From Culpeper's Complete Herbal
by Nicholas Culpeper
Garden Bazil, or Sweet Bazil
Descript.]
The greater or ordinary Bazil rises up usually with one upright stalk,
diversly branching forth on all sides, with two leaves at every joint,
which are somewhat broad and round, yet pointed, of a pale green
colour, but fresh; a little snipped about the edges, and of a strong
healthy scent. The flowers are small and white, and stand at the tops
of the branches, with two small leaves at the joints, in some places
green, in others brown, after which come black seed. The root perishes
at the approach of Winter, and therefore must be new sown every year.

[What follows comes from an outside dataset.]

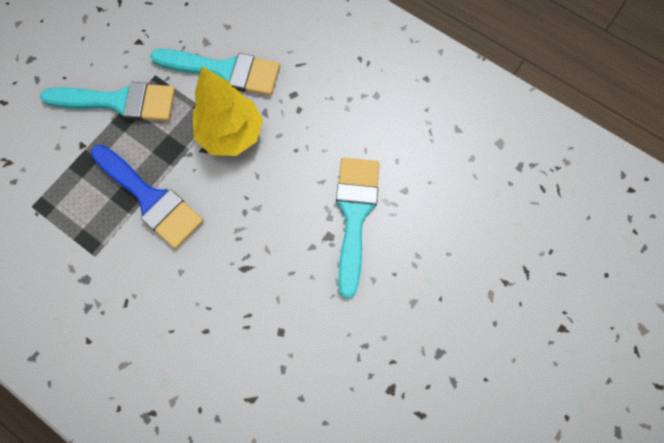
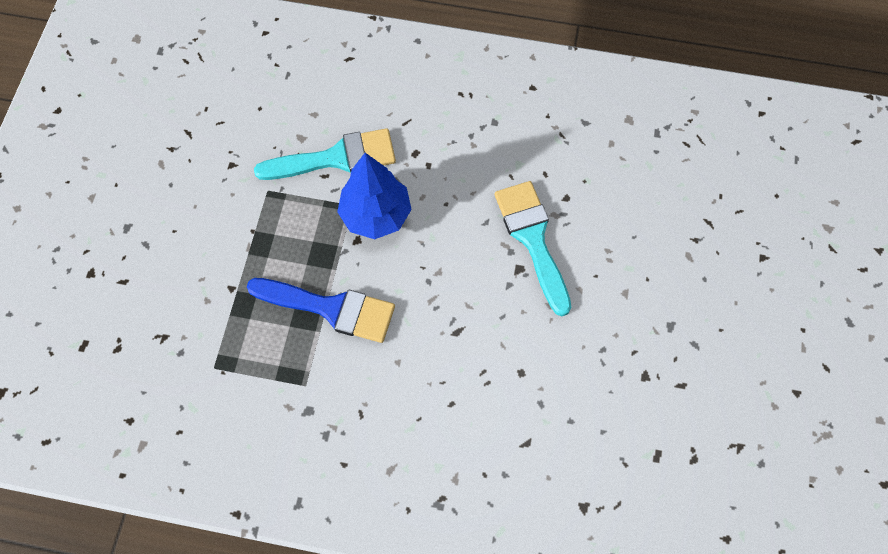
camera: 25 degrees left, 5 degrees down
(119, 102) = (246, 231): turquoise brush -> none
(231, 134) = (376, 215): yellow tree -> blue tree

Place.] It grows in gardens. Time.] It must be sowed late, and flowers in the heart of Summer, being a very tender plant.
Government and virtues.] This
is the herb which all authors are together by the ears about, and rail
at one another (like lawyers.) Galen and Dioscorides hold it not fit to
be taken inwardly; and Chrysippus rails at it with downright
Billingsgate rhetoric; Pliny, and the Arabian physicians, defend it.

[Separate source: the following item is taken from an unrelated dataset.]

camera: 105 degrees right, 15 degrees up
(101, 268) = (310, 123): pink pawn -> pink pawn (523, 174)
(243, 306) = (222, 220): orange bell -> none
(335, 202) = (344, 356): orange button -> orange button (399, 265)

For my own part, I presently found that speech true;
Non nostrium inter
nos tantas componere lites.
And away to Dr. Reason went I, who told me it was an herb of Mars, and under the Scorpion, and
perhaps therefore called Basilicon, and it is no marvel if it carry
a kind of virulent quality with it. Being applied to the place bitten by
venomous beasts, or stung by a wasp or hornet, it speedily draws the
poison to it; Every like draws his like. Mizaldus affirms, that, being laid to rot in horse-dung, it will breed venomous beasts. Hilarius, a French
physician, affirms upon his own knowledge, that an acquaintance of his,
by common smelling to it, had a scorpion bred in his brain. Something
is the matter, this herb and rue will not grow together, no, nor near
one another: and we know rue is as great an enemy to poison as any that
grows.
To conclude: It expels both birth and after-birth; and as it helps the
deficiency of Venus in one kind, so it spoils all her actions in
another. I dare write no more of it.